「まんこ」に「お(御)」が添えられた表現であり(当初から「お(御)」ないし「おん(御)」が添えられている可能性はある)、「まんこ」は「マンクオン(満救恩)」。「ク」は「救」の呉音。語尾の「ン」は無音化。「マンクオン(満救恩)→まんこ」は、救(すく)いと恩(オン)に満ちている、という表現。((性的快感という意味で)男にとって、そして(子が生まれるわけであるから)世界や人類にとって)そんな身体部分だということ。これは女性身体の性器部分を意味する俗語ですが、多分江戸時代の相当後期に戯作に関心があるようなタイプの男が(文人風に気が効いているつもりで)言い出した戯表現でしょう。これは戯表現であり、中国語では、Aが満ちる(Aがいっぱいになる、Aで一杯になる)、は、A満、AがBで満ちる、は、A満B、か。
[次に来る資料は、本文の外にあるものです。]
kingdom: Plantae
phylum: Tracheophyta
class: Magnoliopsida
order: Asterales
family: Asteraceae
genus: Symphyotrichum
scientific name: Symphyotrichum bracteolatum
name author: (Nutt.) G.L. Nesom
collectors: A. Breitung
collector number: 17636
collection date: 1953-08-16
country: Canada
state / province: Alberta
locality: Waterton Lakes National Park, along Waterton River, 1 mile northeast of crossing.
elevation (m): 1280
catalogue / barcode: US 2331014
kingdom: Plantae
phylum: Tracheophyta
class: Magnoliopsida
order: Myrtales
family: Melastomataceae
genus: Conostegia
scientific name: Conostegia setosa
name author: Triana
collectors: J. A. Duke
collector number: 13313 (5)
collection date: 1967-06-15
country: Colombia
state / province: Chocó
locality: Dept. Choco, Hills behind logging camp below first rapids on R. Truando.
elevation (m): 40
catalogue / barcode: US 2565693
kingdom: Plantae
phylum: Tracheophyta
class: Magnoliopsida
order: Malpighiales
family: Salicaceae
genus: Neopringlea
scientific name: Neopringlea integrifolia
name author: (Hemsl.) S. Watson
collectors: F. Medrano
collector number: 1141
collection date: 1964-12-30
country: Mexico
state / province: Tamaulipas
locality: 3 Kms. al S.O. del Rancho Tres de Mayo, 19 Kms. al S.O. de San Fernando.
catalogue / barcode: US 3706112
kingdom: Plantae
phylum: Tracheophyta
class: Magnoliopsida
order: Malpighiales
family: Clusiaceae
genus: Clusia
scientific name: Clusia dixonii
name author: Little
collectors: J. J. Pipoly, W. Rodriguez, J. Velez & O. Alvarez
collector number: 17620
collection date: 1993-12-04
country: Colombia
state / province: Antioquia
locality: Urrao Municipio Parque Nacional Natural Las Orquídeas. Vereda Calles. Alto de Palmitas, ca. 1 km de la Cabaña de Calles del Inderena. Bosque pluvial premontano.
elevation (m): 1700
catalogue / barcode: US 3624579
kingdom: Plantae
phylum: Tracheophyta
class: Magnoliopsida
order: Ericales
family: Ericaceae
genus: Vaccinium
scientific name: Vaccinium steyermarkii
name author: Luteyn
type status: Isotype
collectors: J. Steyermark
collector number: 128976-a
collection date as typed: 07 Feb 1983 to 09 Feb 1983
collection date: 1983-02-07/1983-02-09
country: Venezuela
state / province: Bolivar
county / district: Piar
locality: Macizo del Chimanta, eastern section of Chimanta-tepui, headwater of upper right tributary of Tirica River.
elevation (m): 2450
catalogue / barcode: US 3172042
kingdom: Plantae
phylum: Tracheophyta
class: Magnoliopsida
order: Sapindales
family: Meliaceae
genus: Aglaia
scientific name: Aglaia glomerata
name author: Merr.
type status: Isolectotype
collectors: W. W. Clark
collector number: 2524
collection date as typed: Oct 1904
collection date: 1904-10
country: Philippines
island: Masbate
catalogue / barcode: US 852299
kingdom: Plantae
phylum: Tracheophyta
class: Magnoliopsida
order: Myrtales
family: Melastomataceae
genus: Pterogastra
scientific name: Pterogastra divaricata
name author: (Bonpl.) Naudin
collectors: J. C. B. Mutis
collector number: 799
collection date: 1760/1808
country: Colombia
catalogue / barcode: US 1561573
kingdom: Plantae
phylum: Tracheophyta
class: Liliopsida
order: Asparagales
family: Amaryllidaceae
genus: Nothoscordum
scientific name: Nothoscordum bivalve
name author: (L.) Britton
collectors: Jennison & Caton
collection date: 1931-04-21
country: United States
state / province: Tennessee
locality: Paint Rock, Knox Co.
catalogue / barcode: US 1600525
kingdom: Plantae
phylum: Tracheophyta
ようするに仏教語の「満願」の「願」が「救恩」になっているような表現です。
前記のようにこれは女性身体の性器部分を表現する俗称ですが、これは江戸時代の相当後期に江戸で生まれた語ではあろうけれど、最近まで、社会的にさほど、ましてや全国的に、一般的な語というわけではありませんでした。しかし、1970年代にデビューした大阪の紅萬子(くれなゐまんこ)という女優に、1980年代後半、ドラマ出演の際、制作のNHK側からその名にクレームがついたりしており、この人は2015年1月1日より紅壱子(くれなゐいちこ)に改名している。1984年には、この語を知らなかった香川出身の若い女性タレントがテレビでこの語を発し問題になったりしている。ようするに、この語を全国的に広め普及させたのは問題を起こし話題化したNHKであり、テレビでしょう。
「おまん子のむく毛は馬がこするやう」(「雑俳」『柳多留』:この句は天保時代(1830~44年)に入ってからの粗製濫造期のものでしょう。ちなみに、明治初年は1868年)。
「Omanko, オマンコ, 陰門, n. The vulva, Syn, IMMON, TSUBI.」(『和英語林集成』(1872年):ここで「TSUBI」と書かれている「つび」はその項)。
「おまんこ」という語が現れる以前、女性性器の俗称は「ぼぼ」(その項)が一般的であり1600年代最初期に九州方面で書かれた『日葡辞書』の項目には「Bobo(ぼぼ)」「Tçubi(つび)」はありますが、「おまんこ」はありません(『日葡辞書』のアルファベットで書けば「vomanco」か)。「ぼぼ」という語は、『日葡辞書』にその語発生の初期情報があることを考えれば、室町時代ころにうまれているのかもしれません。「つび」は『和名類聚鈔』(900年代前半)にある。それより古くは「ほと」がある。この語は古代からあり、女性性器部分、あるいは、そのあたり、を表現する語としてはこれが最も古い。